Day 19: This blog was intended to be my open diary for anyone who would like to follow me in my journey's into a new chapter of my life. I did mean to start it before I departed for UWC in Mostar but never got round to it, getting me there in one piece with the things I needed became more important and took over. Well, I have been in Mostar for 19 days now and what an amazing adventure it has been already! I am hoping to keep this blog up to date from now on, but first I must reflect on my travels and first few weeks here.
    Me and my co year from Britain were set to leave and at the airport at 4.00 am on Wednesday 22nd August. I had not slept at all the night before, I had had to do crosswords to stop myself from going mad with anxiety and excitement. We waved a good bye to family as we approached customs after paid the extra money for overweight luggage - 15 euros per kilo over 23kg! we made it through customs and unto our flight nice and smoothly with out complication. We arrived in Vienna  around 10.00 am local time and had to wait for our transfer at 1.00 pm. navigating Vienna airport was interesting but we found our terminal and met up with two fellow UWCers. the parental consent form which was necessary to get into BiH if you were under 18 because it is not part of the EU, should have been stamped by a notary but both me and my co year had not had time to do this, and although we had it signed by our parents after long discussions in German which luckily our fellow multi lingual students were both fluent in, it was determined that we would not be allowed into the country with out the stamp. So we had to sit back and watch the plane fly away without us, our two friends on board with a message for our school.

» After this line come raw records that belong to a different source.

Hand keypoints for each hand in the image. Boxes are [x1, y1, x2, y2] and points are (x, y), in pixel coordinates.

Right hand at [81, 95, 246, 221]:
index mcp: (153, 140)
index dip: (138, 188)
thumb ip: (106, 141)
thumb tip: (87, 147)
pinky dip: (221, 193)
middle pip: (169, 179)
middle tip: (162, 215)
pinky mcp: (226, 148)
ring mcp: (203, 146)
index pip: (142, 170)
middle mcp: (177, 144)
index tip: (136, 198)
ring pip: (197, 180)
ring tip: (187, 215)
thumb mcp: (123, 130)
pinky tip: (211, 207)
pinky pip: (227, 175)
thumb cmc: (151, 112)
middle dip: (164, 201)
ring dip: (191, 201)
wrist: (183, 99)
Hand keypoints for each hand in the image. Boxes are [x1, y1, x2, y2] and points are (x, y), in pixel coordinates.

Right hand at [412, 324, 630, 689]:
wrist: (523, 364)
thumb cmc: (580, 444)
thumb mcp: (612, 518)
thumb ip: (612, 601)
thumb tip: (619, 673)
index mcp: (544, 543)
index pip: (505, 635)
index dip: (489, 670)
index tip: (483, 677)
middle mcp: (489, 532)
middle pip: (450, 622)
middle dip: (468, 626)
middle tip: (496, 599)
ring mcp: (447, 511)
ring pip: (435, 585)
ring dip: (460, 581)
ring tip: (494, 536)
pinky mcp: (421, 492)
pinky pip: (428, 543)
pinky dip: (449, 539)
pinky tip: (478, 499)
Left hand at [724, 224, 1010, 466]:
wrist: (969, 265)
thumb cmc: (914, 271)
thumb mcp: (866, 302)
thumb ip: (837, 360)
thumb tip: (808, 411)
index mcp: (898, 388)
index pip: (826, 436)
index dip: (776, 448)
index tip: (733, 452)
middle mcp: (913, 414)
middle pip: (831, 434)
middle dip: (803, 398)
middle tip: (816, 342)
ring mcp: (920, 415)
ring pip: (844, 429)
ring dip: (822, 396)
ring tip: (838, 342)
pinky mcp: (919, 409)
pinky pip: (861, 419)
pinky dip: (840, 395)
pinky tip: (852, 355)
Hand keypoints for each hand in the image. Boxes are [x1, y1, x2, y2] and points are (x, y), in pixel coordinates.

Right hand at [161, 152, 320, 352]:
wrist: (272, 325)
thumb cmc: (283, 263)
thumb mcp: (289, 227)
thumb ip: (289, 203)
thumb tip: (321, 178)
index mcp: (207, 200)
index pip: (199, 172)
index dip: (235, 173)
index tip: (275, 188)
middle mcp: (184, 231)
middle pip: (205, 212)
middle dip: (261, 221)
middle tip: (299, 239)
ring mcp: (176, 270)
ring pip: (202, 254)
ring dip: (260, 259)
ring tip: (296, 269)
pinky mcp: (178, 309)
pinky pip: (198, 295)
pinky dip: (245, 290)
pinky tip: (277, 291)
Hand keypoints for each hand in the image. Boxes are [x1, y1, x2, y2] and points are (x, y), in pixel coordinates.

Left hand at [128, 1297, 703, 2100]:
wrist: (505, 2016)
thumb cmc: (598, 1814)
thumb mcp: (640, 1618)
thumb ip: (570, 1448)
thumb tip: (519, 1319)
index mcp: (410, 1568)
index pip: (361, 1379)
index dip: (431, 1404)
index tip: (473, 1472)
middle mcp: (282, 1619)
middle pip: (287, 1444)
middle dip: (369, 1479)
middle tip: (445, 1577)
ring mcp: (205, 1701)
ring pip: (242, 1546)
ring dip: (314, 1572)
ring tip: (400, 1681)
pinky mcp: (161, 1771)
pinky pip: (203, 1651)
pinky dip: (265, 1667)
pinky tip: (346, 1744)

    We were escorted to a desk where many, many calls were made but we eventually were booked on a flight at 8.30 pm. having to wait in an airport which you don't know very well for 11 hours with not much to do and having had no sleep is not the best way to spend your first day leaving home but somehow we did - despite loosing some luggage and then finding it had been put on the plane again and other hiccups like that. We were then driven from Sarajevo to Mostar by taxi with three co years from Israel and one from Russia. We arrived at the residences at 12.30 am and i was greeted and hugged so much, i still can't remember by who and eventually I slept my first warm summer's night in Mostar.